---- Provided text

Part I: The Invisible Closet: on
Coming Out as a Photographer
Interview by Philip
Vincent
This
interview was briefly quoted in OBLIVION Vol. 2, Issue 2 (San
Francisco, May-June 1996) p. 14.
In May 1978, Biron relocated to San
Francisco from Ann Arbor, Michigan where in the early 1970s he
had Come Out, dropped out of a Ph. D. program at the University
of Michigan while working on dissertation on Tristan Tzara, and
focused his energy on various projects and activities within Ann
Arbor's politically active Gay community.
His interest in Xerox art in the late
1960s, eventually led to his involvement in a series of conceptual
and mail art projects in the 1970s, activities which he continued
in San Francisco, but which he abandoned along with photography
in late 1979 after the murder of Robert Opel, a friend and collaborator.
TELL US ABOUT YOUR NEW
BOOK.
L.B. It's called MIKE - TADZIO
OF THE NINETIES and
was recently published by Janssen Verlag in Berlin as a hard-cover
edition. It features an extraordinarily beautiful young man from
Pacifica in 64 color photographs taken from four rolls of film
I shot last year in my lower Haight studio.
You may recall that Tadzio
is an ethereal god-like presence - a golden boy - in Thomas
Mann's 1911 novella, DEATH IN VENICE. I'm proud to be associated
with such a masterpiece especially in a book published in Germany.
I really admire Mann's work
which clearly positions homosexuality at the historical center
of Western culture and I hope the images reflect it. At the end
of the story, Mann mentions a camera set on a tripod facing the
ocean in the direction of Tadzio. I imagine that I used that camera
when I took the photos of Tadzio's for this book.
DO YOU IDENTIFY WITH ACHENBACH,
THE PROTAGONIST IN "DEATH IN VENICE"?
LB: At my age that's a reasonable question,
but truthfully I can say no, I don't. However, I do relate to some of the
issues presented
by Mann each time I photograph beauty at its peak whether its
a beautiful man or a beautiful flower which I often combine in
a photograph. It's all about Carpe diem. That wise admonition
to pluck the day has absolutely nothing to do with retirement
plans [laughs].
HOW LONG HAVE YOU BEEN A PHOTOGRAPHER?
LB: Well, I've been taking
pictures for over 40 years, but it's only recently that I've come
out as a photographer. I remember, in 1961, when I was an undergraduate
at the University of New Hampshire, I entered a photography contest
and unexpectedly picked up both the first and fourth prizes for
two color slides. I didn't show any of my photographs after that
until four years ago when I contacted Richard Labonte at A DIFFERENT
LIGHT and told him that I had made a series of 11"x14" color prints
of the 1989 San Francisco Lesbian/Gay Freedom Day Parade which he nicely let
me exhibit at the book store.
WHAT DID YOU MEAN WHEN
YOU SAID YOU CAME OUT AS A PHOTOGRAPHER?
LB: Looking back, I now realize
that I could have taken my photography more seriously after I
won those prizes 30 years ago. But what influenced me at the time,
and stuck in my mind was a frat brother's reaction.
Although he never came right
out and said it, he let me know that I really had no business
taking the results of the contest seriously because I had no formal
background in photography: I hadn't taken any courses in photography
as he had, nor did I know the first thing about developing my
own pictures as he did.

--------

● **Prompt a**
In the listing, retype the stretch from the line that contains "Wir haben einen" through the line that contains "Überdüngung; auch die".

---- The data

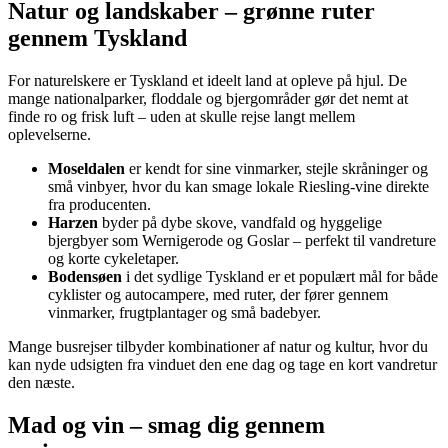
Natur og landskaber – grønne ruter
gennem Tyskland
For naturelskere er Tyskland et ideelt land at opleve på hjul. De
mange nationalparker, floddale og bjergområder gør det nemt at
finde ro og frisk luft – uden at skulle rejse langt mellem
oplevelserne.
Moseldalen
er kendt for sine vinmarker, stejle skråninger og
små vinbyer, hvor du kan smage lokale Riesling-vine direkte
fra producenten.
Harzen
byder på dybe skove, vandfald og hyggelige
bjergbyer som Wernigerode og Goslar – perfekt til vandreture
og korte cykeletaper.
Bodensøen
i det sydlige Tyskland er et populært mål for både
cyklister og autocampere, med ruter, der fører gennem
vinmarker, frugtplantager og små badebyer.
Mange busrejser tilbyder kombinationer af natur og kultur, hvor du
kan nyde udsigten fra vinduet den ene dag og tage en kort vandretur
den næste.
Mad og vin – smag dig gennem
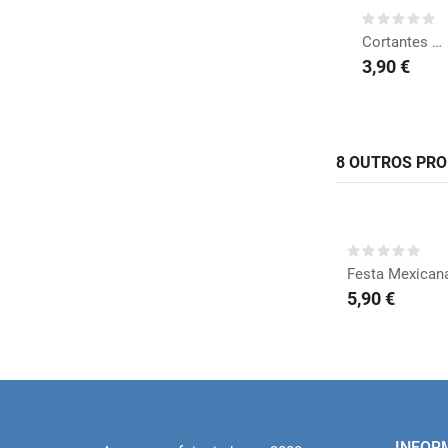
Cortantes Natal
3,90 €
8 OUTROS PR
COMP
Festa Mexicana
5,90 €
INFOR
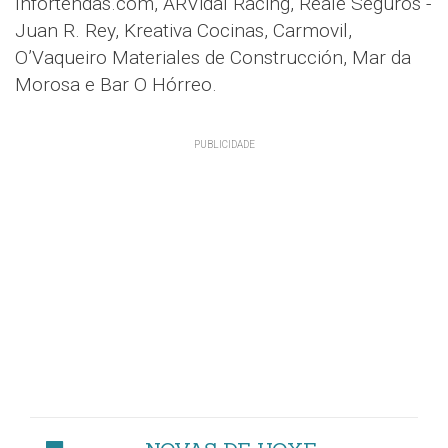
Infortendas.com, ARVidal Racing, Reale Seguros -
Juan R. Rey, Kreativa Cocinas, Carmovil,
O’Vaqueiro Materiales de Construcción, Mar da
Morosa e Bar O Hórreo.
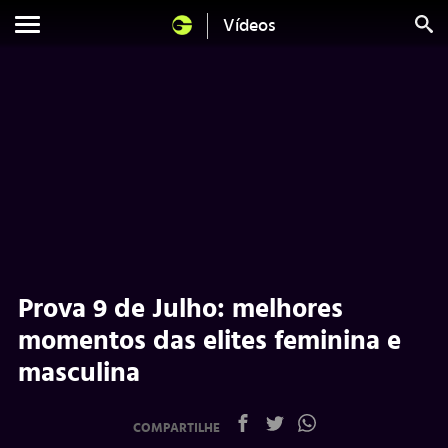
Vídeos
Prova 9 de Julho: melhores
momentos das elites feminina e
masculina
COMPARTILHE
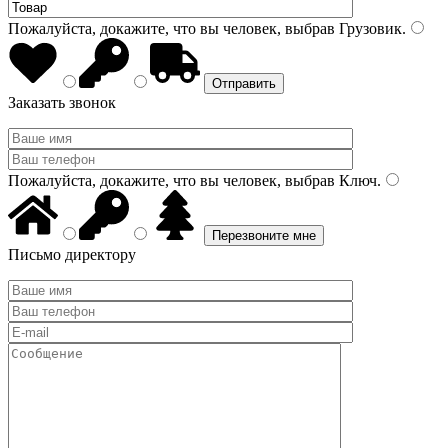
Пожалуйста, докажите, что вы человек, выбрав
Грузовик
.
Заказать звонок
Пожалуйста, докажите, что вы человек, выбрав
Ключ
.
Письмо директору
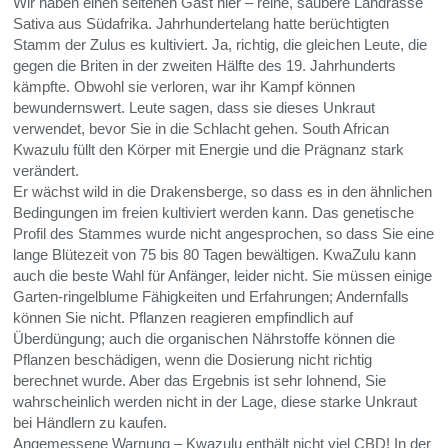
Wir haben einen seltenen Gast hier – reine, saubere Landrasse
Sativa aus Südafrika. Jahrhundertelang hatte berüchtigten
Stamm der Zulus es kultiviert. Ja, richtig, die gleichen Leute, die
gegen die Briten in der zweiten Hälfte des 19. Jahrhunderts
kämpfte. Obwohl sie verloren, war ihr Kampf können
bewundernswert. Leute sagen, dass sie dieses Unkraut
verwendet, bevor Sie in die Schlacht gehen. South African
Kwazulu füllt den Körper mit Energie und die Prägnanz stark
verändert.
Er wächst wild in die Drakensberge, so dass es in den ähnlichen
Bedingungen im freien kultiviert werden kann. Das genetische
Profil des Stammes wurde nicht angesprochen, so dass Sie eine
lange Blütezeit von 75 bis 80 Tagen bewältigen. KwaZulu kann
auch die beste Wahl für Anfänger, leider nicht. Sie müssen einige
Garten-ringelblume Fähigkeiten und Erfahrungen; Andernfalls
können Sie nicht. Pflanzen reagieren empfindlich auf
Überdüngung; auch die organischen Nährstoffe können die
Pflanzen beschädigen, wenn die Dosierung nicht richtig
berechnet wurde. Aber das Ergebnis ist sehr lohnend, Sie
wahrscheinlich werden nicht in der Lage, diese starke Unkraut
bei Händlern zu kaufen.
Angemessene Warnung – Kwazulu enthält nicht viel
CBD
! In der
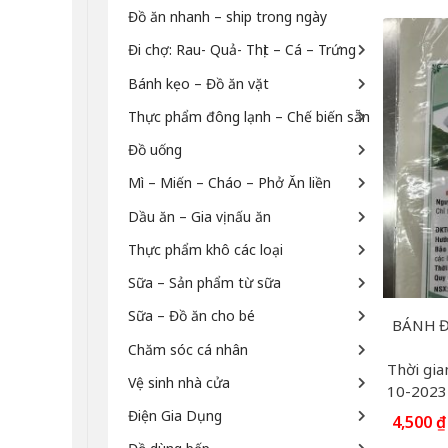
Đồ ăn nhanh – ship trong ngày
Đi chợ: Rau- Quả- Thịt – Cá – Trứng
Bánh kẹo – Đồ ăn vặt
Thực phẩm đông lạnh – Chế biến sẵn
Đồ uống
Mì – Miến – Cháo – Phở Ăn liền
Dầu ăn – Gia vị nấu ăn
Thực phẩm khô các loại
Sữa – Sản phẩm từ sữa
Sữa – Đồ ăn cho bé
BÁNH 
Chăm sóc cá nhân
Thời gia
Vệ sinh nhà cửa
10-2023
Điện Gia Dụng
4,500
₫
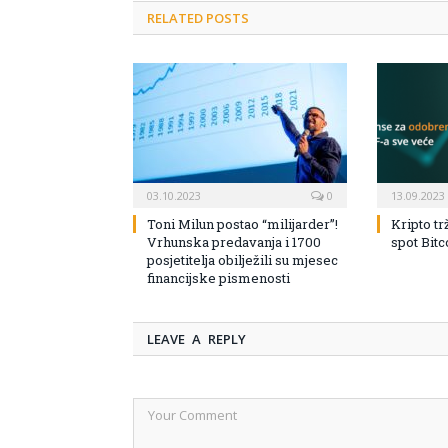
RELATED POSTS
03.10.2023
0
13.09.2023
Toni Milun postao “milijarder”!
Kripto tr
Vrhunska predavanja i 1700
spot Bit
posjetitelja obilježili su mjesec
financijske pismenosti
LEAVE A REPLY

--------

● **Prompt b**
Decide whether each statement agrees with the interview on coming out as a photographer. Answer yes or no, and quote the deciding words of the interview.
(i) The book MIKE - TADZIO OF THE NINETIES contains 64 color photographs.
(ii) L.B. says he identifies with Achenbach, the protagonist in "Death in Venice."
(iii) L.B. entered the photography contest while he was an undergraduate at the University of Michigan.

● **Answer section a**
Wir haben einen seltenen Gast hier – reine, saubere Landrasse
Sativa aus Südafrika. Jahrhundertelang hatte berüchtigten
Stamm der Zulus es kultiviert. Ja, richtig, die gleichen Leute, die
gegen die Briten in der zweiten Hälfte des 19. Jahrhunderts
kämpfte. Obwohl sie verloren, war ihr Kampf können
bewundernswert. Leute sagen, dass sie dieses Unkraut
verwendet, bevor Sie in die Schlacht gehen. South African
Kwazulu füllt den Körper mit Energie und die Prägnanz stark
verändert.
Er wächst wild in die Drakensberge, so dass es in den ähnlichen
Bedingungen im freien kultiviert werden kann. Das genetische
Profil des Stammes wurde nicht angesprochen, so dass Sie eine
lange Blütezeit von 75 bis 80 Tagen bewältigen. KwaZulu kann
auch die beste Wahl für Anfänger, leider nicht. Sie müssen einige
Garten-ringelblume Fähigkeiten und Erfahrungen; Andernfalls
können Sie nicht. Pflanzen reagieren empfindlich auf
Überdüngung; auch die organischen Nährstoffe können die

● **Answer section b**
(i) Yes: "It features an extraordinarily beautiful young man from Pacifica in 64 color photographs"
(ii) No: "truthfully I can say no, I don't."
(iii) No: "when I was an undergraduate at the University of New Hampshire, I entered a photography contest"